→ **Direction**
Pick up the thread about starting a video on two networked computers at the same moment, and carry it on from its last sentence.

→ **Text**
I'm trying to get two computers to start a program (to play a video) simultaneously using a network connection in Python.
I'm starting down the path of opening a socket server on one machine, connecting to it on the other, and sending some kind of communication saying "Now!", which is do-able, but seems unnecessarily complicated.
Is there some easy thing I'm missing here? Ideally I'd have a program called "Block.py" that I'd start from a bash script on one machine, which would wait till I run it on the other machine, and they'd then both continue on to the omxplayer command...
Both machines have static IPs, if that helps simplify things.
Many Thanks in advance!
Top comments (3)
You're going to open a socket to somewhere. There has to be some means of communication. If it's a throwaway and you don't need synchronization better than a few hundred milliseconds, and it's only these two machines, call one of them the master, one of them the minion, and write a pair of bash scripts.
On the master, the bash script runs ncat or netcat listening for a connection a port. As soon as it receives the connection and netcat exits, run omxplayer.
On the minion, use ncat or netcat to connect to the master, and once it exits, run omxplayer.
This is brittle, it can't give you better precision, if there are errors it has to be reset by hand, but if you really just need this to happen, it will work.

→ **Material provided**

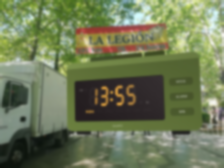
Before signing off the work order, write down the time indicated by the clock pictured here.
13:55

→ **Task answer**
If it is likely to grow to other machines or you need better precision then you need to do something more sophisticated. One of my usual tricks for an architecture is to replace any fixed number of things with an arbitrary number that might be very large and think about how to make it work. If I needed higher precision and many machines synchronized, I would use something like Zookeeper or etcd (hereafter the coordinator). Make sure you have NTP synchronizing the time to the necessary precision (or add atomic clocks to the machine if you need really high precision). Each of the minions connects to coordinator and elects a master, starts the video paused, then waits on a shared location in the coordinator to have a value set. The master picks a timestamp a little bit in future and sets it into that location. Each machine is notified of the new value, loops until it reaches that timestamp, and starts the video.
Ah, ncat would have worked, thanks! Shouldn't need any more than the two machines, it's a couple of Raspberry Pis playing videos on a pair of "Lady Gaga Glasses", so unless she grows a third eye, I should be good. 8*)
Thanks again!
Turns out it wasn't as hard as I thought, the example code at realpython.com/python-sockets/ has a server and client that do pretty much what I want. [Hint, gotta use 'python3' instead of 'python' but since I'm calling it from bash, that's a don't care...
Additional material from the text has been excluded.